§ What to work on
Recast every line of the entries below as a Markdown table with two columns, Row and Line, numbering the rows in order and leaving out blank lines.

======== Working data ========

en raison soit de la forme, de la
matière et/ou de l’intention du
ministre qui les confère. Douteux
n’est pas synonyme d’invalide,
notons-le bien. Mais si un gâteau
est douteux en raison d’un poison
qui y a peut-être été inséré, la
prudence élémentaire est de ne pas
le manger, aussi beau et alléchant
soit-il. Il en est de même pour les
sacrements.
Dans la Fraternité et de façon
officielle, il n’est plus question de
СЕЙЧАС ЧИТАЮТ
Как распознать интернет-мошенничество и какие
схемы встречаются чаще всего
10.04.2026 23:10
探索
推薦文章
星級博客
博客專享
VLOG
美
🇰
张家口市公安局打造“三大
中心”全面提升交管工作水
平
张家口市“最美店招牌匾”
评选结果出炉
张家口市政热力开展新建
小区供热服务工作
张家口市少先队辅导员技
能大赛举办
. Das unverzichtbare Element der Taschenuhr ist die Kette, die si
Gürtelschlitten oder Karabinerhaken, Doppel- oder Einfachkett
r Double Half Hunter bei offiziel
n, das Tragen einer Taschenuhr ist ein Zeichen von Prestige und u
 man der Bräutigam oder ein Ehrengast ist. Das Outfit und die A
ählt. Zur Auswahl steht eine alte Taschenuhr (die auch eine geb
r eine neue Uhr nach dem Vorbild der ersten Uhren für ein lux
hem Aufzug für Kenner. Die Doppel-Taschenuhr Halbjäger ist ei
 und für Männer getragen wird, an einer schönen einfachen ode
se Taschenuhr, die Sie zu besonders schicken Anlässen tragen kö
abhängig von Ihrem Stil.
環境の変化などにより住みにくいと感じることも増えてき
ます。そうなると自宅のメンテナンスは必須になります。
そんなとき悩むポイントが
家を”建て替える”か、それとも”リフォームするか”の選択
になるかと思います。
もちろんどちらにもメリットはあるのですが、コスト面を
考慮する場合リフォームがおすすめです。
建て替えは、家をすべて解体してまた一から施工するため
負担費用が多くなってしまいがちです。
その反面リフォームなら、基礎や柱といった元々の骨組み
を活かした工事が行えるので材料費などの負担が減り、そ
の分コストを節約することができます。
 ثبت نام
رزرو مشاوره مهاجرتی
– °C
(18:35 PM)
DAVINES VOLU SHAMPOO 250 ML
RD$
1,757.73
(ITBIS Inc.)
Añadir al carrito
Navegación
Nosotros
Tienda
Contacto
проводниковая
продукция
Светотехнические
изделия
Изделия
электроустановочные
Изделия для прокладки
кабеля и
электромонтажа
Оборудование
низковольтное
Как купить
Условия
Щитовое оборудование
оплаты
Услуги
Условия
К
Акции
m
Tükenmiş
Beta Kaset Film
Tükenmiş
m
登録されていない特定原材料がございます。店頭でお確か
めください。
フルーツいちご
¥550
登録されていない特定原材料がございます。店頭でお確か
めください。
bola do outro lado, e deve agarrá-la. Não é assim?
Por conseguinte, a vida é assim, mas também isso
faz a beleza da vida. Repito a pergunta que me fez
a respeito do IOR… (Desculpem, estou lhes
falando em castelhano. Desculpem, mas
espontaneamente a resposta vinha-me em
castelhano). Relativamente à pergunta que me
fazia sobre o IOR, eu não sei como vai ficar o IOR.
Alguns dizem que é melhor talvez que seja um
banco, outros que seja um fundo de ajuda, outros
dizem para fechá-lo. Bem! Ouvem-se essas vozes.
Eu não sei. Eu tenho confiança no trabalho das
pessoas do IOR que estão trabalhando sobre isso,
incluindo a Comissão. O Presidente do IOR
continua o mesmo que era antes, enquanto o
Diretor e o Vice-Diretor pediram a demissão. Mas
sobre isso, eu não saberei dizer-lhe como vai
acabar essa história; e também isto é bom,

========

§ Finished task
| Row | Line |
|---|---|
| 1 | en raison soit de la forme, de la |
| 2 | matière et/ou de l’intention du |
| 3 | ministre qui les confère. Douteux |
| 4 | n’est pas synonyme d’invalide, |
| 5 | notons-le bien. Mais si un gâteau |
| 6 | est douteux en raison d’un poison |
| 7 | qui y a peut-être été inséré, la |
| 8 | prudence élémentaire est de ne pas |
| 9 | le manger, aussi beau et alléchant |
| 10 | soit-il. Il en est de même pour les |
| 11 | sacrements. |
| 12 | Dans la Fraternité et de façon |
| 13 | officielle, il n’est plus question de |
| 14 | СЕЙЧАС ЧИТАЮТ |
| 15 | Как распознать интернет-мошенничество и какие |
| 16 | схемы встречаются чаще всего |
| 17 | 10.04.2026 23:10 |
| 18 | 探索 |
| 19 | 推薦文章 |
| 20 | 星級博客 |
| 21 | 博客專享 |
| 22 | VLOG |
| 23 | 美 |
| 24 | 🇰 |
| 25 | 张家口市公安局打造“三大 |
| 26 | 中心”全面提升交管工作水 |
| 27 | 平 |
| 28 | 张家口市“最美店招牌匾” |
| 29 | 评选结果出炉 |
| 30 | 张家口市政热力开展新建 |
| 31 | 小区供热服务工作 |
| 32 | 张家口市少先队辅导员技 |
| 33 | 能大赛举办 |
| 34 | . Das unverzichtbare Element der Taschenuhr ist die Kette, die si |
| 35 | Gürtelschlitten oder Karabinerhaken, Doppel- oder Einfachkett |
| 36 | r Double Half Hunter bei offiziel |
| 37 | n, das Tragen einer Taschenuhr ist ein Zeichen von Prestige und u |
| 38 |  man der Bräutigam oder ein Ehrengast ist. Das Outfit und die A |
| 39 | ählt. Zur Auswahl steht eine alte Taschenuhr (die auch eine geb |
| 40 | r eine neue Uhr nach dem Vorbild der ersten Uhren für ein lux |
| 41 | hem Aufzug für Kenner. Die Doppel-Taschenuhr Halbjäger ist ei |
| 42 |  und für Männer getragen wird, an einer schönen einfachen ode |
| 43 | se Taschenuhr, die Sie zu besonders schicken Anlässen tragen kö |
| 44 | abhängig von Ihrem Stil. |
| 45 | 環境の変化などにより住みにくいと感じることも増えてき |
| 46 | ます。そうなると自宅のメンテナンスは必須になります。 |
| 47 | そんなとき悩むポイントが |
| 48 | 家を”建て替える”か、それとも”リフォームするか”の選択 |
| 49 | になるかと思います。 |
| 50 | もちろんどちらにもメリットはあるのですが、コスト面を |
| 51 | 考慮する場合リフォームがおすすめです。 |
| 52 | 建て替えは、家をすべて解体してまた一から施工するため |
| 53 | 負担費用が多くなってしまいがちです。 |
| 54 | その反面リフォームなら、基礎や柱といった元々の骨組み |
| 55 | を活かした工事が行えるので材料費などの負担が減り、そ |
| 56 | の分コストを節約することができます。 |
| 57 |  ثبت نام |
| 58 | رزرو مشاوره مهاجرتی |
| 59 | – °C |
| 60 | (18:35 PM) |
| 61 | DAVINES VOLU SHAMPOO 250 ML |
| 62 | RD$ |
| 63 | 1,757.73 |
| 64 | (ITBIS Inc.) |
| 65 | Añadir al carrito |
| 66 | Navegación |
| 67 | Nosotros |
| 68 | Tienda |
| 69 | Contacto |
| 70 | проводниковая |
| 71 | продукция |
| 72 | Светотехнические |
| 73 | изделия |
| 74 | Изделия |
| 75 | электроустановочные |
| 76 | Изделия для прокладки |
| 77 | кабеля и |
| 78 | электромонтажа |
| 79 | Оборудование |
| 80 | низковольтное |
| 81 | Как купить |
| 82 | Условия |
| 83 | Щитовое оборудование |
| 84 | оплаты |
| 85 | Услуги |
| 86 | Условия |
| 87 | К |
| 88 | Акции |
| 89 | m |
| 90 | Tükenmiş |
| 91 | Beta Kaset Film |
| 92 | Tükenmiş |
| 93 | m |
| 94 | 登録されていない特定原材料がございます。店頭でお確か |
| 95 | めください。 |
| 96 | フルーツいちご |
| 97 | ¥550 |
| 98 | 登録されていない特定原材料がございます。店頭でお確か |
| 99 | めください。 |
| 100 | bola do outro lado, e deve agarrá-la. Não é assim? |
| 101 | Por conseguinte, a vida é assim, mas também isso |
| 102 | faz a beleza da vida. Repito a pergunta que me fez |
| 103 | a respeito do IOR… (Desculpem, estou lhes |
| 104 | falando em castelhano. Desculpem, mas |
| 105 | espontaneamente a resposta vinha-me em |
| 106 | castelhano). Relativamente à pergunta que me |
| 107 | fazia sobre o IOR, eu não sei como vai ficar o IOR. |
| 108 | Alguns dizem que é melhor talvez que seja um |
| 109 | banco, outros que seja um fundo de ajuda, outros |
| 110 | dizem para fechá-lo. Bem! Ouvem-se essas vozes. |
| 111 | Eu não sei. Eu tenho confiança no trabalho das |
| 112 | pessoas do IOR que estão trabalhando sobre isso, |
| 113 | incluindo a Comissão. O Presidente do IOR |
| 114 | continua o mesmo que era antes, enquanto o |
| 115 | Diretor e o Vice-Diretor pediram a demissão. Mas |
| 116 | sobre isso, eu não saberei dizer-lhe como vai |
| 117 | acabar essa história; e também isto é bom, |